Friends of Melaleuca WILDCARE

March 2024—time for the Friends of Melaleuca annual working bee!

Melaleuca Lagoon (Photo, Justin Marshall)

A group of enthusiastic volunteers hopped off the plane onto the white gravel of the Melaleuca airstrip to join those who had come by boat. A couple of new faces joined the gang this year and it was lovely to meet the new PWS Volunteer Coordinator, Emmalene Maher.

Happy volunteers gather around

Our group gathered for an induction from Ranger Steve Locke and Emmalene, followed by a BBQ by the river. Dan Rowe, newly appointed Ranger for the Southwest, also joined the team. Debra and Russell, the PWS caretakers, were very supportive and helpful and it was lovely also to have Ian Marmion (retired Ranger in Charge, Huonville) joining us as a volunteer.


At Claytons, Mark, the bricklayer, had a job in store. Bricks, delivered by Bob and Sue on Georges Bay, awaited us. The fireplace in this heritage cottage had some issues with old deteriorating bricks, rusty lintels and very awkward flashing on the exterior flu. Mark and Chris tackled this restoration project while Ian, Emm and Rob worked on track clearing, weed removal and other maintenance jobs.


At Melaleuca North the weather smiled intermittently on the roof-painting team. Our new volunteer, Justin, had admitted to professional roof painting in the past, so was immediately snapped up for a job along with Kings roofing stalwarts, Mel and David. They were confronted with a bunch of broomsticks, buckets and paint and had to work out how to tackle the curved roof. A moment of panic set in when the tin lid was lifted to reveal a gaudy purple, but a good stir set the colour to the good old heritage/manor red. A soft broom works very well on a corrugated iron roof and the long handles helped to reach the awkward spots with the help of brushes and a trusty roll of duct tape.

General Maintenance

Meanwhile the persistent buzz of the brushcutter indicated that Ian was hard at work, while two white, billowing apparitions glided about the mine intent on their fishy business. Richard had his head down in a drain restumping a lean-to shed, came up smiling, and replaced rotted floorboards and weatherboards. The ‘Port Davey Shipwrights Association’ addressed a major leak in Blueboat’s stern and after a few hiccups, began to add sister ribs beside broken ones.

The Stevenson Screen, installed in 1946 and part of the heritage precinct, had a good facelift while some maintenance and improvements at Karina’s, the garden hut accommodation, made quite a difference.
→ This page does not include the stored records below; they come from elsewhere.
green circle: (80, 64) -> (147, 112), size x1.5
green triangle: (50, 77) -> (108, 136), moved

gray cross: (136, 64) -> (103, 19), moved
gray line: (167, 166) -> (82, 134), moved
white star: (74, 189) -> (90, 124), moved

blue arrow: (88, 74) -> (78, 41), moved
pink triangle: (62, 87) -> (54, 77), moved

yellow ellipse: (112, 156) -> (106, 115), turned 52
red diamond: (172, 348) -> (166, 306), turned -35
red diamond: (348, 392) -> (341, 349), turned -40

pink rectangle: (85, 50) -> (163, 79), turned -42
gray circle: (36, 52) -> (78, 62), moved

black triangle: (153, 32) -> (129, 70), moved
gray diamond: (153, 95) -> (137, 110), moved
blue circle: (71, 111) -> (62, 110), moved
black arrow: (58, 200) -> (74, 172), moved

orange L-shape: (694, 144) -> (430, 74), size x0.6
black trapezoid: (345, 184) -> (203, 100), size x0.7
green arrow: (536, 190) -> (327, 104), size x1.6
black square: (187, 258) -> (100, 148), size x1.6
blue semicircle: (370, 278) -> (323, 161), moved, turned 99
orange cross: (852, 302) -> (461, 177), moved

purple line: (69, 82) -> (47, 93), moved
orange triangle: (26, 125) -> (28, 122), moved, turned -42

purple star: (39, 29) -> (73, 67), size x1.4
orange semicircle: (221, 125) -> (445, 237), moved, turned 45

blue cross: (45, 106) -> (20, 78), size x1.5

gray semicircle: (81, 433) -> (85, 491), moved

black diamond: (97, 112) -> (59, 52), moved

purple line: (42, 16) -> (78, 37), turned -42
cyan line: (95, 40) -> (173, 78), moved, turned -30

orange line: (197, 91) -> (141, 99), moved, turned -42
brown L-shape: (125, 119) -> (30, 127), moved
David quietly disappeared from time to time, shovel in hand, to clear vegetation and open up clogged drains.

At Melaleuca South, the ‘Panama Canal’ emerged from the jungle and even beats ‘Butlers Gorge’, one of David’s earlier feats. The team replaced the deteriorated gutter on the Smelter, completed maintenance jobs at Willson’s and inspected general infrastructure to pin point further maintenance work.


While there are few weeds around Melaleuca, due to acid and waterlogged soil and vigorous native vegetation, there are some persistent ones that require vigilance in the old gardens — Montbretia, Watsonia, Foxglove and Rhododendron ponticum. Foxgloves had not been seen at Claytons for years (thanks Emm for noticing and weeding these seedlings) and have probably popped up due to clearing around the house. There is a push to list foxglove as a declared weed in Tasmania. The seeds can be viable in the soil for 68 years (NRE Tas, Weed Risk Assessment: Foxglove), so we’ll have to continue to pull out the babies for another few years.

FoM achieved a lot during the week. (This is just the tip of the iceberg. A full report will be available on FoM’s Files page in due course). Even so, we managed to include a recreation day.

Thank you!

Thanks Andrew for the very pleasant cruise in perfect weather on Bathurst Harbour aboard ‘Juliet’. Volunteers also had time to wander the Needwonnee walk and admire Melaleuca Lagoon.

Thanks volunteers, PWS staff and caretakers for a happy and productive week.